StrangeReality

strangereality163

This one is all about murder, and how to get away with it.

I was running a few minutes late for work and walking quickly along the pavement toward the bus stop a few hundred yards away. Two young women were walking towards me. The pavement was just wide enough for three people. I moved to the outside. The busy road traffic whizzed by just a few feet to my left. As the two ladies passed me on the inside, the nearer one's t-shirt brushed my shirt. I looked down: my feet were on the kerb. Then we were past each other, I moved back to the middle of the pavement, and I caught the bus and went to work.

A pretty unremarkable anecdote, even by my low standards. What interests me about it is the following. It occurred to me that it would have been perfectly possible for the girl to have given me a slight shove as we passed. She could easily have murdered me with no effort or planning whatsoever – and easily got away with it, too.

I would have lost my balance and toppled out into the road and into the path of the oncoming traffic. No driver would have been able to react and stop in time. It was a busy main road and the cars, vans, and trucks were motoring along at a fair old lick. They were less than three feet away from me. The wheels would have pulped my head like an egg and crunched up my body within a couple of seconds. Perhaps multiple vehicles would have made a meal of me. First a delivery truck, to snap my ribcage and crush my skull; then a couple of cars to pass me through the wringer a few more times, just to make sure.

After the event, with me safely dead and beyond all ability to testify, the young lady would have had no case to answer to the authorities. It would be put down as just an awful accident.

Even if anybody passing by elsewhere in the street, or in the passing vehicles, had just happened to have their eyes on the three of us as we passed each other, and noticed the slight shove that she gave me to make me lose my balance, she could always claim that there was no contact at all and the observer was mistaken due to their distance and their angle of view, or that any contact was minimal and accidental and oh my god this is so dreadful that poor man I feel so guilty – et cetera. At the very, very worst, the young lady could say that she had simply stumbled, and it was all very unfortunate.

It follows from this imaginary excursion into a gruesome kind of random death that the ideal place to murder somebody - and get away with it - is whilst walking along a pavement next to a busy road. A stranger, walking towards you, has stepped to the outer side to let you pass. Just give him, or her, a gentle shove with your shoulder – or a hefty shove, it makes no difference really (you'll get away with it either way) – and stand back in 'horror' as the tragedy ensues.

Of course, it follows from this that it could happen to you, at any time. Always pass people on the inside, is my advice.

Don't have nightmares.

strangereality162

I was out and about in the street. It was around 15.30, the time when the street is filled with parents and children going home from school. A few yards in front of me a young boy – around 6 years old – suddenly broke from his mother's side and ran out into the busy road. I think he was trying to get to the other side.

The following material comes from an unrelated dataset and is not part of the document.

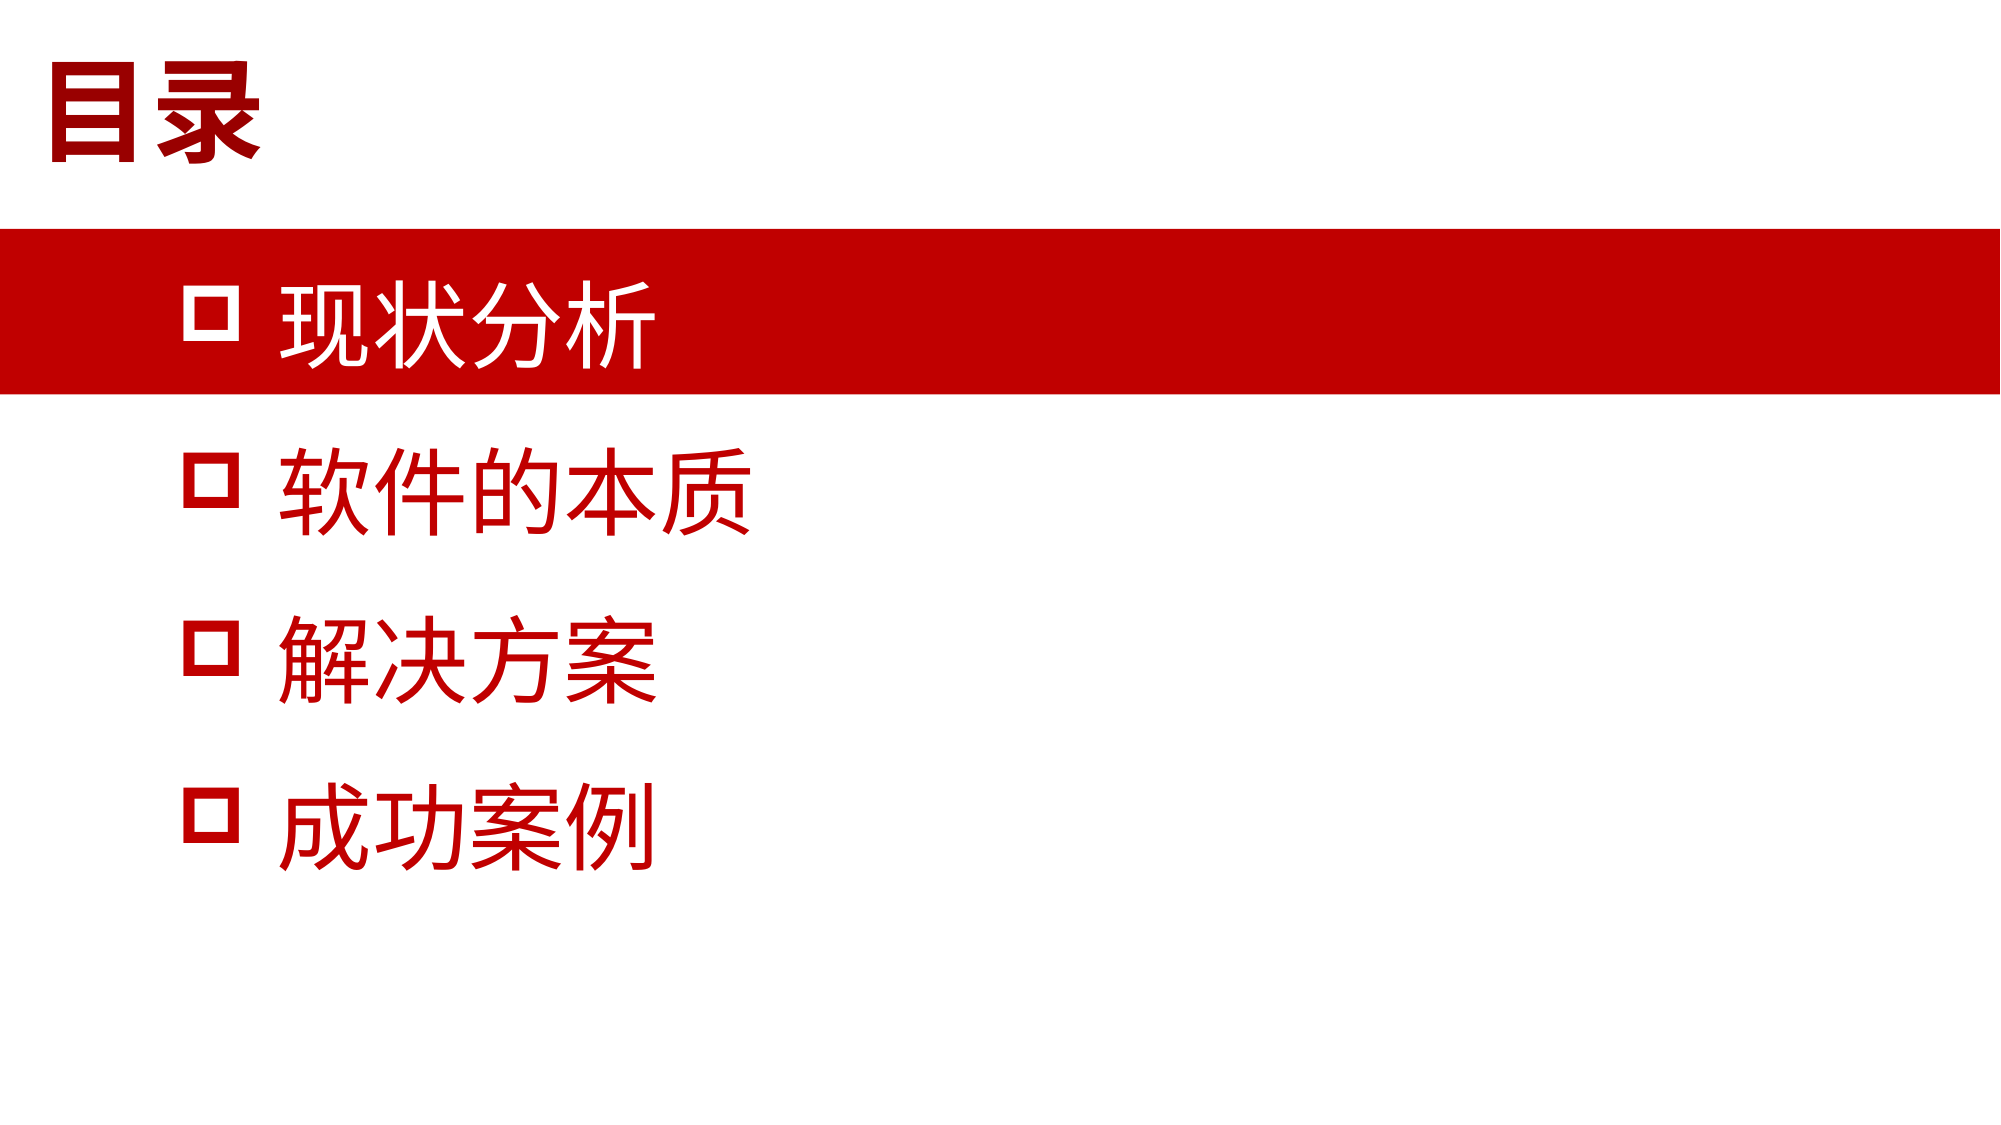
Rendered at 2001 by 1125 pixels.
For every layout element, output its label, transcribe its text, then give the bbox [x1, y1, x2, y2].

list 现状分析 软件的本质 解决方案 成功案例 [162, 229, 1888, 943]
text_box [0, 228, 2000, 395]
text_box 目录 [22, 29, 1978, 186]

The mother went berserk. She yanked him back onto the pavement and started to shout and scream. "What the fuck are you doing?" Yes, she said fuck to her child in public. This is not unusual behaviour in my part of town.

She then started to hit him. With one hand holding him by the fabric of his coat, she half-turned him so that he was facing away from her. Then she proceeded to wallop him hard on the backside, accompanying each wallop with more words of dire imprecation.

"How – MANY - fucking – TIMES... Stay – OFF – the – ROAD."

The little boy started to scream and cry. I had continued walking and was now just a few feet away. The mother had a friend with her who was standing a little way away from the scene, looking on. As I was almost level with the group, my foot kicked a stone that was laying on the pavement. The stone shot at the friend and hit her on the shoe. As I passed I said “Sorry” quietly.

Then I heard the mother: "What did he say? What did he say?" She was asking her friend what I had said, thinking that I was passing comment on her hitting the child.